— start of Passage —

Duct tape can shift over time as it looses its stickiness, Rodriguez argued, and could have been moved by animals who came in contact with the two-year-old's body.
Casey Anthony is accused of murdering her 2-year-old daughter Caylee.
She has pleaded not guilty and faces the death penalty if convicted.
Rodriguez's testimony comes after Casey Anthony's "surprise witness" became an embarrassment for the defense Friday when the witness held a news conference outside of the courthouse and said that he did not know the Anthony family.
Defense attorney Jose Baez previously included Vasco Thompson, a convicted kidnapper, as a last minute surprise addition to his amended witness list earlier this week.
Baez claimed that Thompson and Casey Anthony's father, George Anthony, shared a series of phone conversations the day before 2-year-old Caylee Anthony's disappearance was reported to authorities in July 2008.

— end of Passage —

● **Required task 1**
According to the passage, why did the "surprise witness" become an embarrassment for the defense? Answer in one to three sentences.
● **Required task 2**
Answer these questions from the passage:
(a) Whom is Casey Anthony accused of murdering?
(b) What penalty does she face if convicted?
(c) When was Caylee Anthony's disappearance reported to authorities?
● **Required task 3**
Please rewrite the passage between "Casey Anthony is" and "earlier this week.", inclusive, switching "Friday" to "Thursday".
The rows aren't needed for anything here.

— start of Entries provided —

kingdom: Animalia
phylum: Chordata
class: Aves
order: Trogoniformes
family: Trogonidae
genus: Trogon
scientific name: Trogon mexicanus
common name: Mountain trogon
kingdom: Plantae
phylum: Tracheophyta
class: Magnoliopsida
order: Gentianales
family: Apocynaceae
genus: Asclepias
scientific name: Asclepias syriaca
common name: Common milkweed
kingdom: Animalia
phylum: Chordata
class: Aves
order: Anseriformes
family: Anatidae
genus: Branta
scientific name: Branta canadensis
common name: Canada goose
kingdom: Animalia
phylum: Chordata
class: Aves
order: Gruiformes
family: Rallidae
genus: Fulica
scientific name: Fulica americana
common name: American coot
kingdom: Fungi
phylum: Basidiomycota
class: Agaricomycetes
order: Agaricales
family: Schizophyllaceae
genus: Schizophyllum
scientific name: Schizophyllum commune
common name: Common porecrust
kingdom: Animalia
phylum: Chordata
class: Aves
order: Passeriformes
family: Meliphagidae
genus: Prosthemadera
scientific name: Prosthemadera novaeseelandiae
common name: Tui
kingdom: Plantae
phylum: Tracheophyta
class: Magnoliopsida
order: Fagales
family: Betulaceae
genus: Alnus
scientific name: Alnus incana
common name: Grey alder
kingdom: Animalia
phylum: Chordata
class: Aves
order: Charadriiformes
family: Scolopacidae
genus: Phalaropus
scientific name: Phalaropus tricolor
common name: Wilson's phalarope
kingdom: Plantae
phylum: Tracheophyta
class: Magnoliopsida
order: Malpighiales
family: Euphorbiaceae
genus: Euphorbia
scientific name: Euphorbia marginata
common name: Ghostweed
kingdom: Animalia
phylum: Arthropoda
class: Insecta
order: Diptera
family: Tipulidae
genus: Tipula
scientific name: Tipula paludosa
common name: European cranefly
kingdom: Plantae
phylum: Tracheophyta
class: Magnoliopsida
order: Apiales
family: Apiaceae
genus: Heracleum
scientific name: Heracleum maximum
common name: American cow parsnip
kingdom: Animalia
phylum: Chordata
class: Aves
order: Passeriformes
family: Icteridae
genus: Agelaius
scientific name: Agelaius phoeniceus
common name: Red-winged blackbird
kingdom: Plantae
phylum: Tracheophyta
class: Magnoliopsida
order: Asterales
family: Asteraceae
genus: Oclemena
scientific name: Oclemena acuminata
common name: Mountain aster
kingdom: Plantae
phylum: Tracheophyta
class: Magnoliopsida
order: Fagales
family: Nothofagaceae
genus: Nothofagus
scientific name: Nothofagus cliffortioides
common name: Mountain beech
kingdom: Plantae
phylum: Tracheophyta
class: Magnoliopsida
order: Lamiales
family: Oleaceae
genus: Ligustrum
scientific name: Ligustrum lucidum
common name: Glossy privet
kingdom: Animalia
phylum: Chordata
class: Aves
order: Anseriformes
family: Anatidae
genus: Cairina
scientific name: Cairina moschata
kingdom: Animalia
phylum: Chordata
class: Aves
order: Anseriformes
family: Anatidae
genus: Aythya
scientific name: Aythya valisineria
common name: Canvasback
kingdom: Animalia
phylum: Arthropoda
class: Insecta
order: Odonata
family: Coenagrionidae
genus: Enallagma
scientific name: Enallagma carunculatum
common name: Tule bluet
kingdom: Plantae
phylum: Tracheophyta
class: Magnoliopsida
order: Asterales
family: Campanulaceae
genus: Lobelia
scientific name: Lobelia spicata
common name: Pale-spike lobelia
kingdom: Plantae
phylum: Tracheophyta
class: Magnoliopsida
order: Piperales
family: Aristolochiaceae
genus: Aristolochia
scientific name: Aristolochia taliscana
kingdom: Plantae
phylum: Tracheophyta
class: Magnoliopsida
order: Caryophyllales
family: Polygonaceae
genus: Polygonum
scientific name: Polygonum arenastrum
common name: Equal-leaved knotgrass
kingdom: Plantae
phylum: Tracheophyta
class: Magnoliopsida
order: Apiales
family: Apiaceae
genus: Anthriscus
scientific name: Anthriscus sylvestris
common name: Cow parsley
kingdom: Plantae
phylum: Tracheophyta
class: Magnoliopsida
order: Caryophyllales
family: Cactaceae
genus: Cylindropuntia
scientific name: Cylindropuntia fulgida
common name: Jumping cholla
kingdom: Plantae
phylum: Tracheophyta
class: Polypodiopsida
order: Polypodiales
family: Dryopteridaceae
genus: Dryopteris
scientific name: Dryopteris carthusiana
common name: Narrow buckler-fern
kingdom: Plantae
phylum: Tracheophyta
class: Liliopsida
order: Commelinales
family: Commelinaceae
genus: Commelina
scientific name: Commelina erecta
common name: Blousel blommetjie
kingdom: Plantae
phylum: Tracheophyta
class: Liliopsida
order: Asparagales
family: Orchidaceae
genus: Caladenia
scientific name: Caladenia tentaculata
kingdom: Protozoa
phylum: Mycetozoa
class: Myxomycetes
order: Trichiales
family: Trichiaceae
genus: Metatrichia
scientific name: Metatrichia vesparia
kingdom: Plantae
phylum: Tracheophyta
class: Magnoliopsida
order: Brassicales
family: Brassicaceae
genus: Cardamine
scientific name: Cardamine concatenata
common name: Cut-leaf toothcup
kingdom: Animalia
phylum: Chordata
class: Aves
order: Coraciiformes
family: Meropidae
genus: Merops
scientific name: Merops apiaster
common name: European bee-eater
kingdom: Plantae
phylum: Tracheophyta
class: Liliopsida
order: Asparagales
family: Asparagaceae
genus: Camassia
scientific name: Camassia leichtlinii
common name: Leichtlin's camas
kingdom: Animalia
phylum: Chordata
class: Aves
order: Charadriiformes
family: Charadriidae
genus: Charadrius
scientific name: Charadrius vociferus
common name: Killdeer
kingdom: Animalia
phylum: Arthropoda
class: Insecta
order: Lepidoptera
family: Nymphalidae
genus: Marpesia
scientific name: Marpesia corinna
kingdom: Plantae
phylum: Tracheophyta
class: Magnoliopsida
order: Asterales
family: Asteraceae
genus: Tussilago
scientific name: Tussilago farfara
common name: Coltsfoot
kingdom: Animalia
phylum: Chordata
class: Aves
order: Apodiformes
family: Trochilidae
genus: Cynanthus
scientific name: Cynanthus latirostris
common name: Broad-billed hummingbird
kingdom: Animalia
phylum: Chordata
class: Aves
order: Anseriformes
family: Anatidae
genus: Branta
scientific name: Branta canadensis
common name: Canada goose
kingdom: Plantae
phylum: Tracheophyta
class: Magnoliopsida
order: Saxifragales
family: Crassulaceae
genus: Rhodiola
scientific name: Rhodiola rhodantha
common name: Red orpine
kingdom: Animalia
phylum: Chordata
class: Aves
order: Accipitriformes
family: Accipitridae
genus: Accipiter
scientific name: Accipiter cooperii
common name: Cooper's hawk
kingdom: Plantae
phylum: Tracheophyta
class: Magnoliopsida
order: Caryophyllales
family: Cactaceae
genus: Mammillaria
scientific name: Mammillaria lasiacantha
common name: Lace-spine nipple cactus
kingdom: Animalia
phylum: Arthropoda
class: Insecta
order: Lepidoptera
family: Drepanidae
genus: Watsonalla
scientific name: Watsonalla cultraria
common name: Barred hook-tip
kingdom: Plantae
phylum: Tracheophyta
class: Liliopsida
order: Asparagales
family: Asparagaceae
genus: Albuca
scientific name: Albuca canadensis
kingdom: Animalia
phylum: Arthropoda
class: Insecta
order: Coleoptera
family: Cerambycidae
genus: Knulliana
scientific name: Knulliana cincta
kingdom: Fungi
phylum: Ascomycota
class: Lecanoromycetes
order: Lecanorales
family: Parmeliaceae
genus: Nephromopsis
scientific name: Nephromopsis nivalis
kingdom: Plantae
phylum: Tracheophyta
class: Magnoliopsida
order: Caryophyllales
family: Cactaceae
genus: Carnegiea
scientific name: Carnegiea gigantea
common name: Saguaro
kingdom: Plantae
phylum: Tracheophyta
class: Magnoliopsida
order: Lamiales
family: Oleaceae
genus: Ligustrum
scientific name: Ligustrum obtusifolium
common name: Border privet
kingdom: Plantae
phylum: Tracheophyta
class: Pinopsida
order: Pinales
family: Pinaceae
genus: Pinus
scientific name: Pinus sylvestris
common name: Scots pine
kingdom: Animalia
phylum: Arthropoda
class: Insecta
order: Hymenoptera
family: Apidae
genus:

— end of Entries provided —

● **Written reply 1**
He held a news conference outside the courthouse on Friday and said that he did not know the Anthony family.

● **Written reply 2**
(a) Her 2-year-old daughter Caylee.
(b) The death penalty.
(c) In July 2008.

● **Written reply 3**
Casey Anthony is accused of murdering her 2-year-old daughter Caylee.
She has pleaded not guilty and faces the death penalty if convicted.
Rodriguez's testimony comes after Casey Anthony's "surprise witness" became an embarrassment for the defense Thursday when the witness held a news conference outside of the courthouse and said that he did not know the Anthony family.
Defense attorney Jose Baez previously included Vasco Thompson, a convicted kidnapper, as a last minute surprise addition to his amended witness list earlier this week.